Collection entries
<<<<

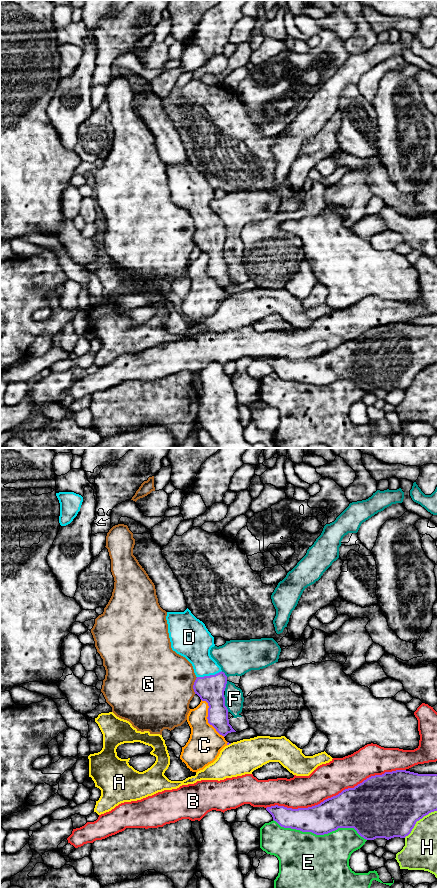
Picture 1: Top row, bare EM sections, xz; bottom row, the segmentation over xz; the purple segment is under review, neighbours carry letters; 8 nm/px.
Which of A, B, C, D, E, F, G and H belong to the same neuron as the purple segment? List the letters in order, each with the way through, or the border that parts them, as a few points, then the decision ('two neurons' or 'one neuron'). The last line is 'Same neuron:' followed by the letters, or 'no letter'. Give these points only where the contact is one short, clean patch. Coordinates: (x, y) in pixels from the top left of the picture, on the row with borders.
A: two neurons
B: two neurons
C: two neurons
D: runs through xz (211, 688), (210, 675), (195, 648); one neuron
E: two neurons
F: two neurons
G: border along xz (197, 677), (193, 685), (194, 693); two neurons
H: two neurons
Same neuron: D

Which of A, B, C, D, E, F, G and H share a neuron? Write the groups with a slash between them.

>>>>

TASK STATEMENT ->
Give every entry above again, exactly, and keep all pictures out of it.

FINAL ANSWER ->
Picture 1: Top row, bare EM sections, xz; bottom row, the segmentation over xz; the purple segment is under review, neighbours carry letters; 8 nm/px.
Which of A, B, C, D, E, F, G and H belong to the same neuron as the purple segment? List the letters in order, each with the way through, or the border that parts them, as a few points, then the decision ('two neurons' or 'one neuron'). The last line is 'Same neuron:' followed by the letters, or 'no letter'. Give these points only where the contact is one short, clean patch. Coordinates: (x, y) in pixels from the top left of the picture, on the row with borders.
A: two neurons
B: two neurons
C: two neurons
D: runs through xz (211, 688), (210, 675), (195, 648); one neuron
E: two neurons
F: two neurons
G: border along xz (197, 677), (193, 685), (194, 693); two neurons
H: two neurons
Same neuron: D

Which of A, B, C, D, E, F, G and H share a neuron? Write the groups with a slash between them.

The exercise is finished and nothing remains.